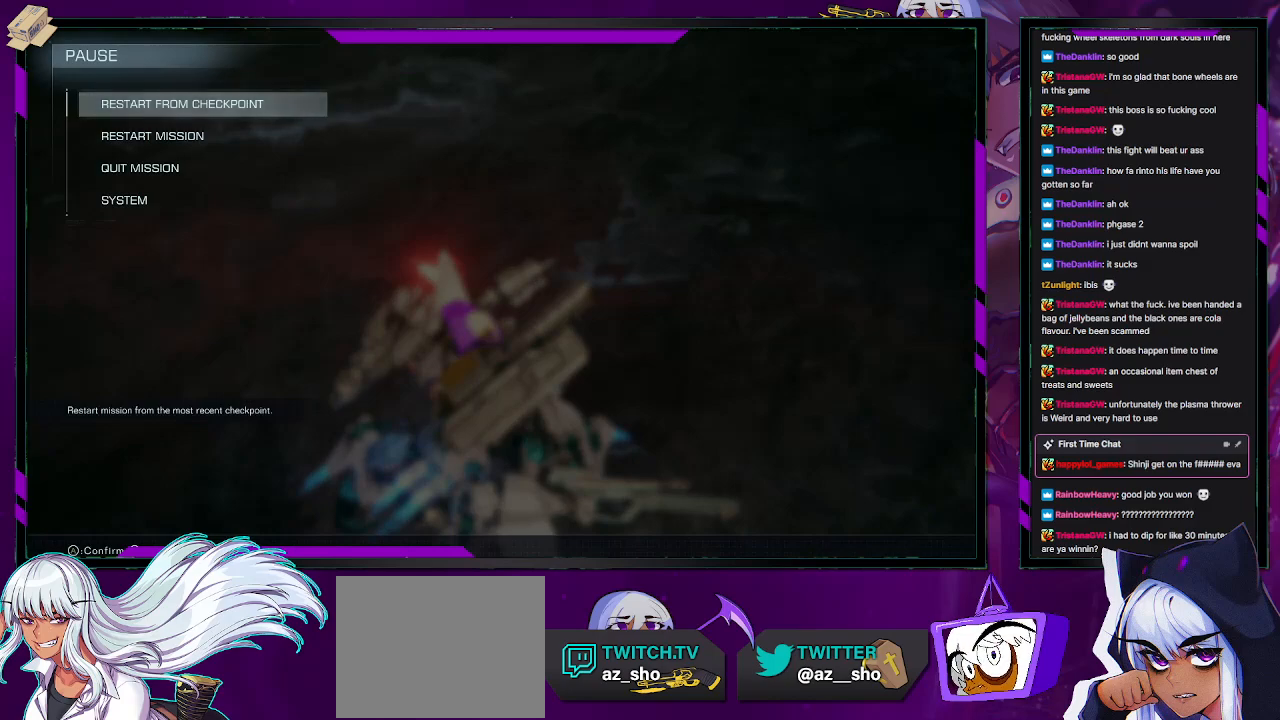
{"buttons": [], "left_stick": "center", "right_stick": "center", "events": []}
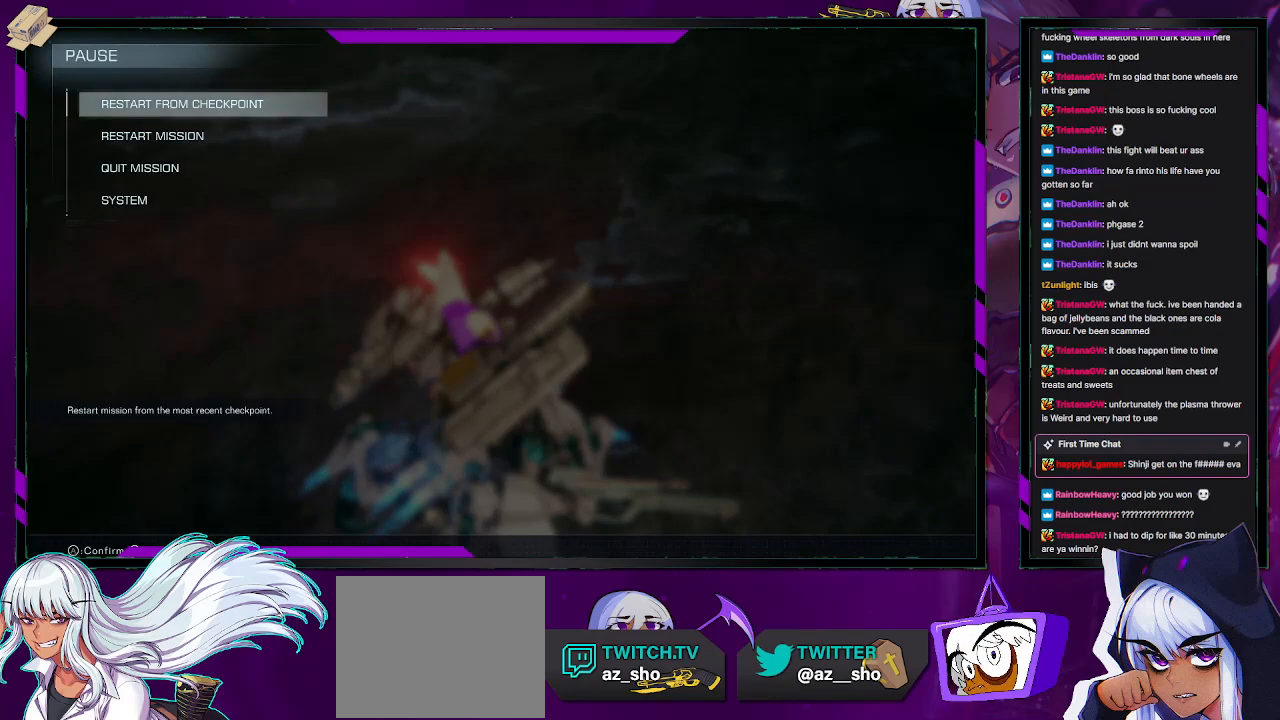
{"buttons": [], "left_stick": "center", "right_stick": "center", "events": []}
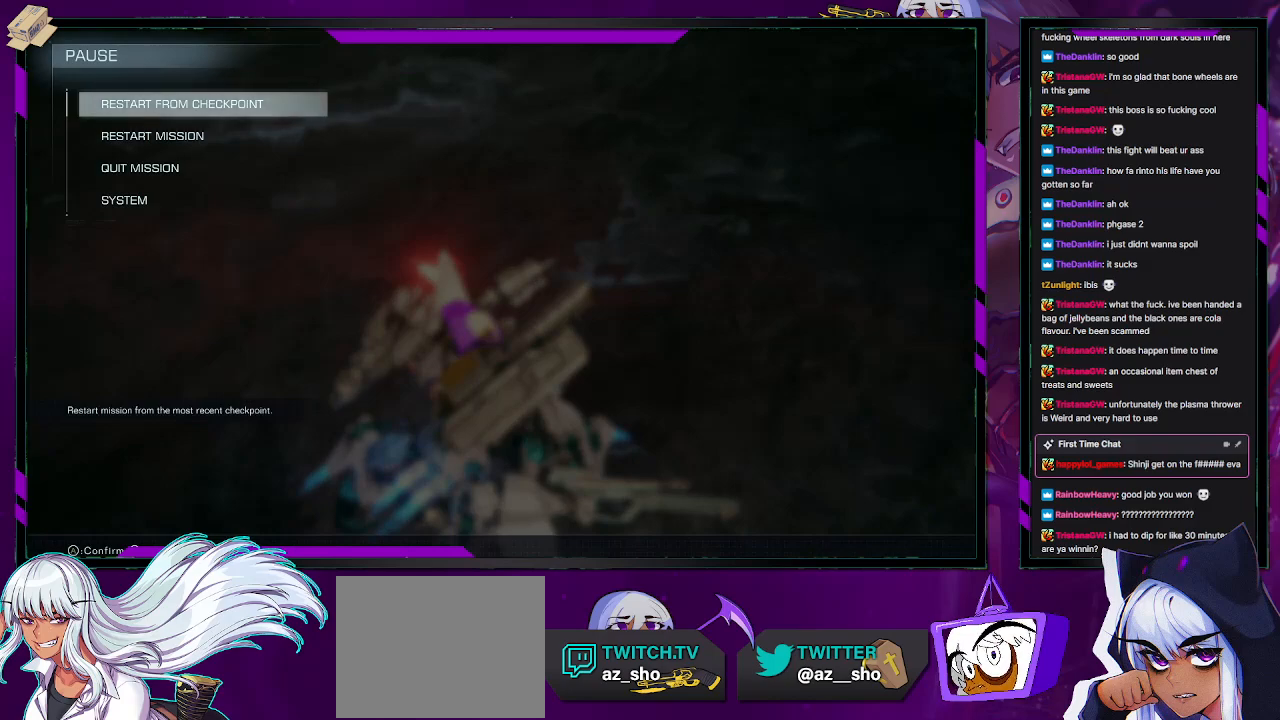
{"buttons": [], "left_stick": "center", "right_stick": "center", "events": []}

════════

§ **Task description**:
None of the pictures should appear, though every line of the data above must be reproduced exactly.

§ **The answer**:
{"buttons": [], "left_stick": "center", "right_stick": "center", "events": []}
{"buttons": [], "left_stick": "center", "right_stick": "center", "events": []}
{"buttons": [], "left_stick": "center", "right_stick": "center", "events": []}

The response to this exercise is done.